Rather than 'wrap' the yarn around the needle by flicking it forward?

I have tried it but can't get the hang of it. I know it is supposed to be faster.

rubysong Mon 19-Jan-15 23:11:10

I have just bought a 'sock loom'. Has anyone used one? It's a bit like the old French knitting with a bobbin and little nails except there are 36 loops to work on. It makes a tube and there are instructions to knit socks and wrist warmers. My question is will I be allowed to take it on a plane? I am going to California in March, to DS1 & family, and it uses a tool like a handle with a short knitting needle to pass the loops over. I can do it with a crochet hook instead but I don't know if either would be allowed.

mrsmopp Mon 19-Jan-15 23:52:58

My grandmother was Welsh and was always knitting.

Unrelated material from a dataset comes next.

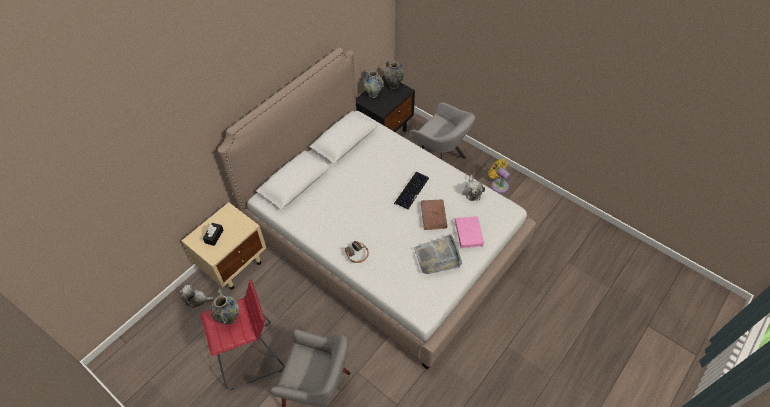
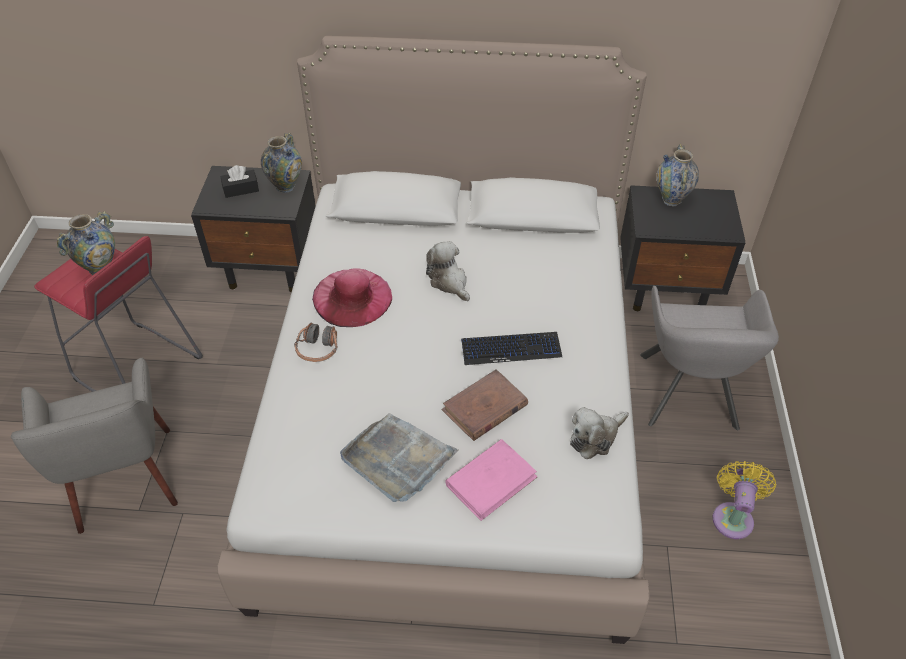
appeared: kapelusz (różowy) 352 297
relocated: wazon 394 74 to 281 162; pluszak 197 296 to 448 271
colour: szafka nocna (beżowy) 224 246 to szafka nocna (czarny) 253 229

Mum told me she knitted in a different way to us, because her work couldn't be undone to knit up again. (Recycling outgrown woollies in the 1940's).
Has anyone else heard of this? I have no idea how it was done and would love to know.

rosequartz Tue 20-Jan-15 11:11:20

Check with the airline, ruby, however some jobsworth may still confiscate it.

I heard that bamboo needles, hooks were ok but I have never risked it. I heard of someone who had a nearly finished baby's shawl taken off her by some officious security person. I would have asked to thread the knitting with yarn and handed over the needles.

What do they do with all this stuff that is confiscated?

I don't know about the Welsh knitting.

loopylou Tue 20-Jan-15 18:07:36

Easyjet certainly won't allow crochet hooks or knitting needles as hand luggage, try looking up airline and see what they say or give them a call? Trouble is that the check in and security staff may interpret rules differently than what's on website....

granjura Tue 20-Jan-15 18:16:04

Yes rosequartz, that's the one- couldn't do it lying on my back in traction, as the arms have to have space to flap a bit. Crochet was so much easier- and embroidery- it became such a joke with friends that I was doing this- a rock chick in the late 60s ;) but I would ahve died of boredom otherwise.